Membrane processes as the key technology in cascaded valorization of municipal organic waste
|Title||Membrane processes as the key technology in cascaded valorization of municipal organic waste|
|Publication Type||Conference Paper|
|Year of Publication||2017|
|Authors||Miltner M, Kirchbacher F, Rom A, Wukovits W, Harasek M, Friedl A|
|Conference Name||10th World Congress of Chemical Engineering WCCE10, Barcelona, Spain|
Municipal organic waste is frequently recognized to be a valuable resource for sustainable production of material, chemicals and energy carriers apart from disposal or composting. The application of a cascaded valorization process for utilizing this resource in form of a biorefinery concept is considered to be favourable both for ecologic and economic reasons. Therefore, it is suggested to firstly extract/produce high-priced chemicals followed by the production of fuels and energy carriers. Electric power and thermal heat can be generated in a final step. Residuals of this cascade might be converted to fertilizers.

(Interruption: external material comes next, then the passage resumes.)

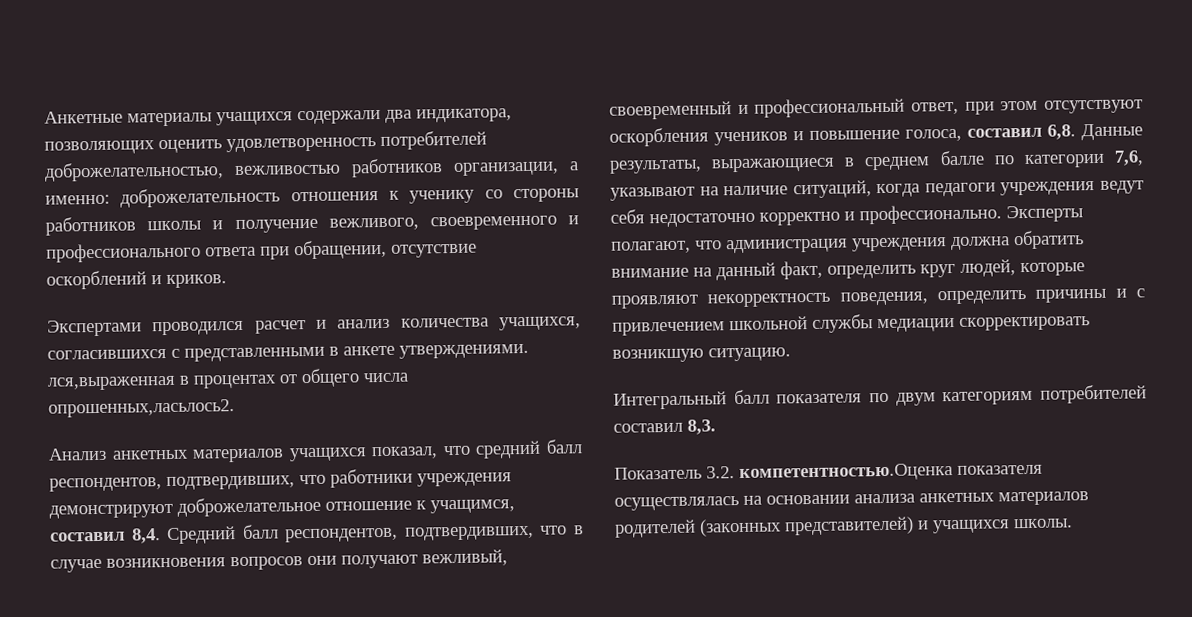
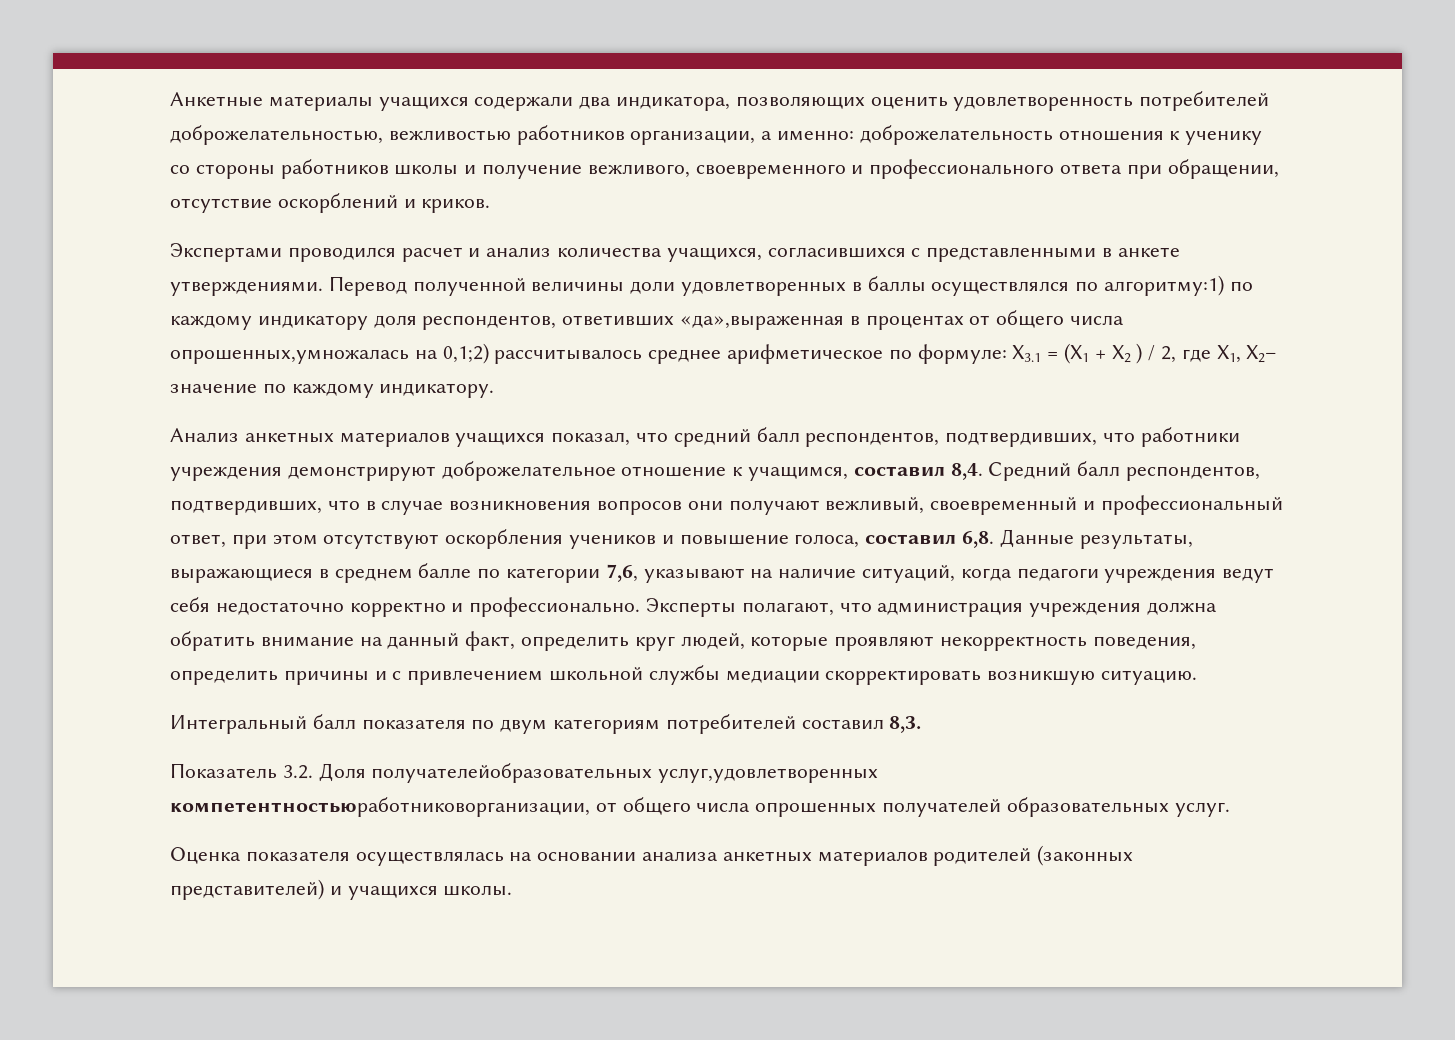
[47,375,176,391] лся,выраженная -> [328,275,1253,296] [170,315,845,330] Перевод полученной величины доли удовлетворенных в баллы осуществлялся по алгоритму:1) по каждому индикатору доля респондентов, ответивших «да»,выраженная
[48,399,235,418] опрошенных,ласьлось2. -> [170,343,1277,364] [170,383,495,398] опрошенных,умножалась на 0,1;2) рассчитывалось среднее арифметическое по формуле: Х3.1 = (Х1 + Х2 ) / 2, где Х1, Х2– значение по каждому индикатору.
[739,463,953,483] компетентностью.Оценка -> [318,763,879,783] [170,797,1230,817] [170,847,241,864] Доля получателейобразовательных услуг,удовлетворенных компетентностьюработниковорганизации, от общего числа опрошенных получателей образовательных услуг. // Оценка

One possible pathway to produce energy carriers from raw or pretreated organic waste presented in this current work is the well-established ABE fermentation (acetone-butanol-ethanol) with a preceding hydrolysis step and subsequent biogas fermentation for the digestate. The hydrolysis step contributes to an improvement of carbohydrates conversion in the ABE fermentation by acidification of the complex substrate to easier digestible monomers like amino acids, fatty acids and monosaccharides. The gas mixture produced during hydrolysis is separated into carbon dioxide and hydrogen by membrane-based gaspermeation technology. Hydrogen from hydrolysis then is fed to both downstream fermentations resulting in a significant improvement of these process steps as it acts as metabolic intermediate and reducing agent. Thus, for ABE fermentation, hydrogen improves the conversion rate of carbon to solvents. In biogas fermentation, hydrogen enhances the ratio of methane to carbon dioxide in the biogas by internal biogas upgrading. Finally, the produced biogas is upgraded to biomethane also applying gaspermeation.

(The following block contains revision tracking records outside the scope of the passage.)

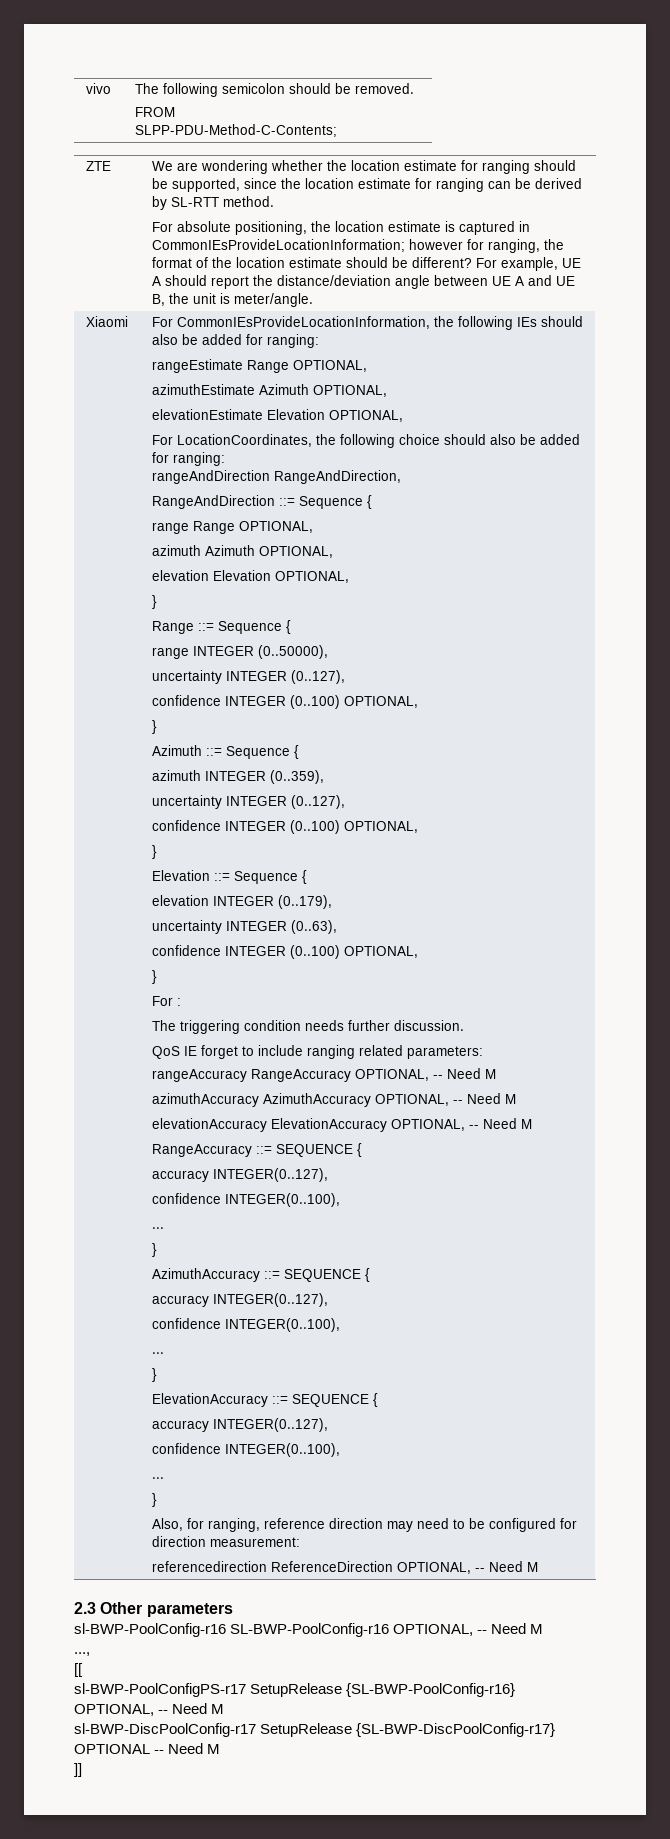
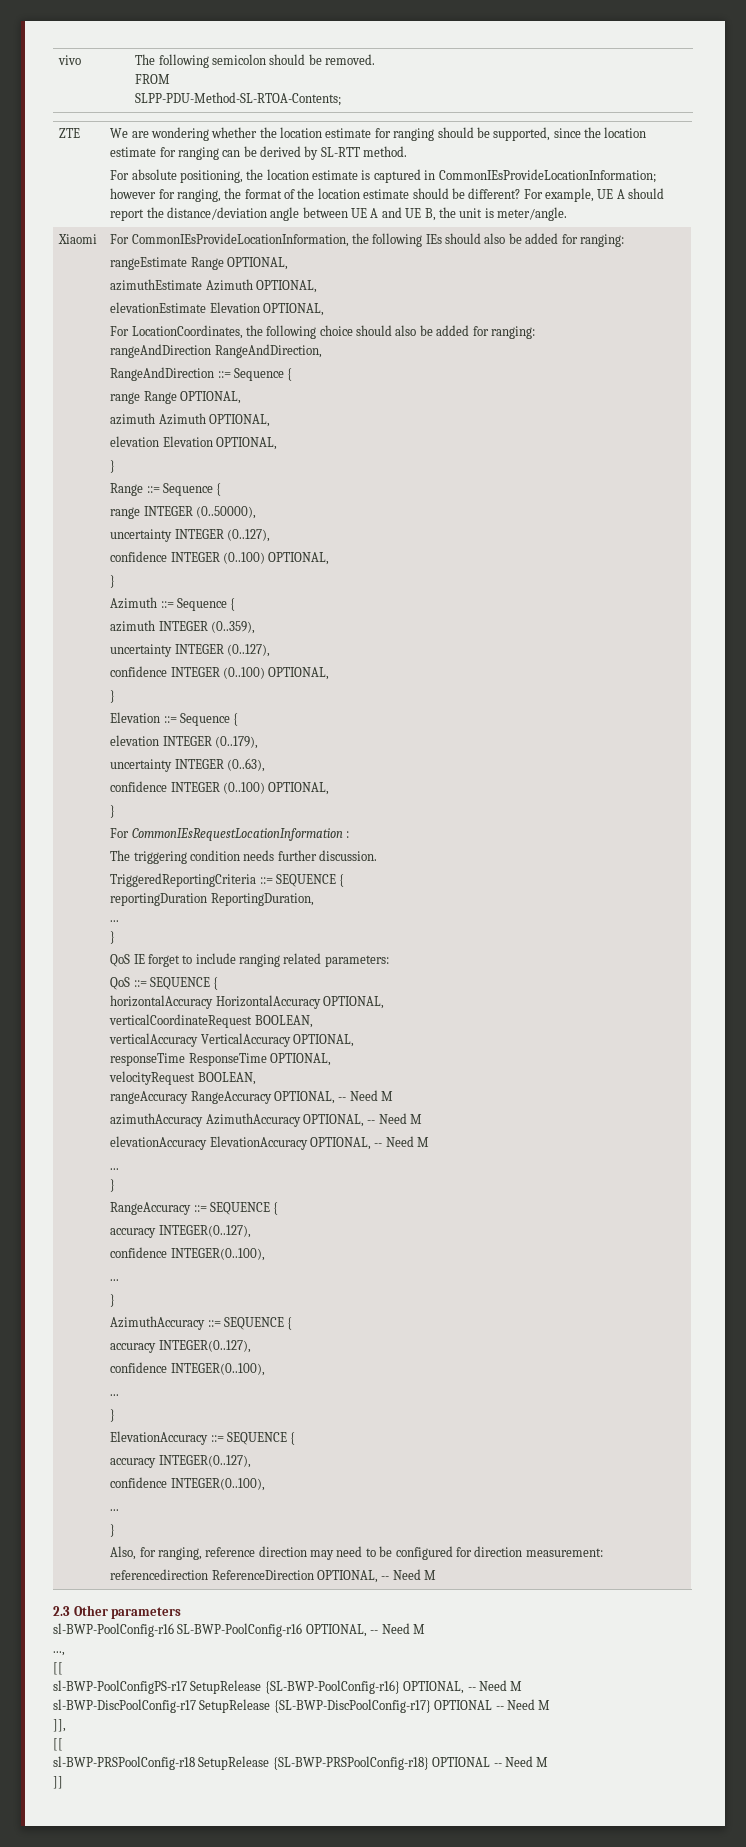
[134,124,337,137] SLPP-PDU-Method-C-Contents; -> [135,92,342,106] SLPP-PDU-Method-SL-RTOA-Contents;
(173, 1001) none -> [131,828,343,841] CommonIEsRequestLocationInformation
(464, 1025) none -> [110,873,345,887] [110,893,314,906] [110,920,120,922] [110,931,116,944] // TriggeredReportingCriteria ::= SEQUENCE { // reportingDuration ReportingDuration, // ... // }
(483, 1052) none -> [110,977,219,990] [110,995,384,1009] [109,1014,313,1028] [109,1033,354,1047] [110,1053,331,1066] [109,1071,256,1085] // QoS ::= SEQUENCE { // horizontalAccuracy HorizontalAccuracy OPTIONAL, // verticalCoordinateRequest BOOLEAN, // verticalAccuracy VerticalAccuracy OPTIONAL, // responseTime ResponseTime OPTIONAL, // velocityRequest BOOLEAN,
(532, 1124) none -> [110,1168,120,1170] [110,1179,116,1192] // ... // }
(221, 1749) none -> [53,1719,66,1732] [53,1738,63,1751] [53,1756,549,1770] // ]], // [[ // sl-BWP-PRSPoolConfig-r18 SetupRelease {SL-BWP-PRSPoolConfig-r18} OPTIONAL -- Need M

Due to the product toxicity, ABE fermentation is limited to reasonably dilute product concentrations (up to 20 g/l). Therefore, constant in-situ product separation of solvents from the fermentation broth is mandatory to sustain stable operation and high carbon conversion rates. Membrane-based pervaporation showed superior suitability for the effective and energy-efficient recovery of these products.
This work will summarize joint experimental and simulative efforts undertaken in the H2020 project WASTE2FUELS (Grant agreement No 654623) and in the Austrian national project KASAV (No 838708). Results from extensive experimental analysis of pervaporation of synthetic ABE-water-mixtures and real fermentation broth will be presented indicating the influence of operational conditions and fermentation minor components like salts, sugar and acids on separation characteristics. Furthermore, results from the experimental gas-phase separation of mixtures of methane, hydrogen and carbon dioxide will be shown (hydrolysis gas separation and biogas upgrading). As a conclusion, membrane technology will be presented as the major technology for the described concept of cascaded production of liquid and gaseous fuels and energy carriers from organic waste.